I just spent a good chunk of my afternoon watching Olympic hockey and was cheering — occasionally loud enough for my neighbors to hear — for Russia.
As if NBC could sense how conflicted I was about this, they followed the game with a half-hour special on the Miracle on Ice, which was as seminal a moment for an American kid growing up during the Cold War as watching The Day After. I don’t think it was just those of us who grew up hockey fans who remember the story: fresh-faced college students from the US defeat the evil robots from the USSR, a victory with more symbolic value than probably ought to ever be placed on a sporting event.
And yet, 30 years — and bucketloads of changes in the international political scene — later, three insanely talented (and decidedly non-robotic) Russians are the stars of the show here in the capital city of the United States. Normally, this is not an issue; hockey is a fairly international sport, the Cold War is long over, and most NHL teams have players from a mix-and-match of cold places, more than a few of which were behind the Iron Curtain. Now that it’s the Olympics, though, it makes for loyalties that I, for one, never would have expected.

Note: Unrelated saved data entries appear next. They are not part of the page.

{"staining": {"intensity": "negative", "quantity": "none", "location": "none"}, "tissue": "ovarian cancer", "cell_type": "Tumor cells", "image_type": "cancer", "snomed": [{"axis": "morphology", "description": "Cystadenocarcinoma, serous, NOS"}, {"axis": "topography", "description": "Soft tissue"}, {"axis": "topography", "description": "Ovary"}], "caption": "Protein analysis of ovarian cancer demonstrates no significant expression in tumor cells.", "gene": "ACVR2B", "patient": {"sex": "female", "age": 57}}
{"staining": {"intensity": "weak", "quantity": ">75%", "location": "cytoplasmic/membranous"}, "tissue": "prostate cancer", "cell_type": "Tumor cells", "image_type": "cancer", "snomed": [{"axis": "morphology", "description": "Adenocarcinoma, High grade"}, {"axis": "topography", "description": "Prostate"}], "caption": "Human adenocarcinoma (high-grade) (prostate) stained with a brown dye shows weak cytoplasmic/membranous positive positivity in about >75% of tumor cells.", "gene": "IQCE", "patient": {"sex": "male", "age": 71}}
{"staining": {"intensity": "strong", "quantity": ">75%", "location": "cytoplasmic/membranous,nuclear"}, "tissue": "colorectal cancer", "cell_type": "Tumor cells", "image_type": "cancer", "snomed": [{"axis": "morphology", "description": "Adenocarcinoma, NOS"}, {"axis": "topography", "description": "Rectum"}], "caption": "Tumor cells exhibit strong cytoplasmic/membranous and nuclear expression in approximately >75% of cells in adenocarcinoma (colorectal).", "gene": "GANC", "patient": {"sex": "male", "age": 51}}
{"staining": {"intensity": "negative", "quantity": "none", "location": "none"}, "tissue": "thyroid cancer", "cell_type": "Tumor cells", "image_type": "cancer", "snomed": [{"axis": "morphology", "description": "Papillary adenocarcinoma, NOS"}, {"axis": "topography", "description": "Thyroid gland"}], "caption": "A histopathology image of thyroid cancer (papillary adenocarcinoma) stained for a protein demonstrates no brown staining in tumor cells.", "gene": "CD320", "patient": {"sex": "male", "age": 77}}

The reasons for this should be clear to anyone who has watched more than a minute or two of any game involving Canada or Russia in Vancouver this past week: Ovechkin vs. Crosby. Russian vs. Canadian. Capitals vs. Penguins. Two-time (and current) NHL MVP vs. 2009 Stanley Cup winner. Every time one of these two guys is on the ice, the comparisons to the other begin, and it seems like no one is neutral. I certainly am not. And so, because I am a Capitals fan, I want nothing out of this Olympics so much as to see Ovie standing on a higher level of the medal stand than Crosby.
Thus, I root for Russia, something that 30 years ago was absolutely inconceivable to me. But the world has changed; yesterday’s enemies are now selling out an arena halfway between the Capitol and the White House.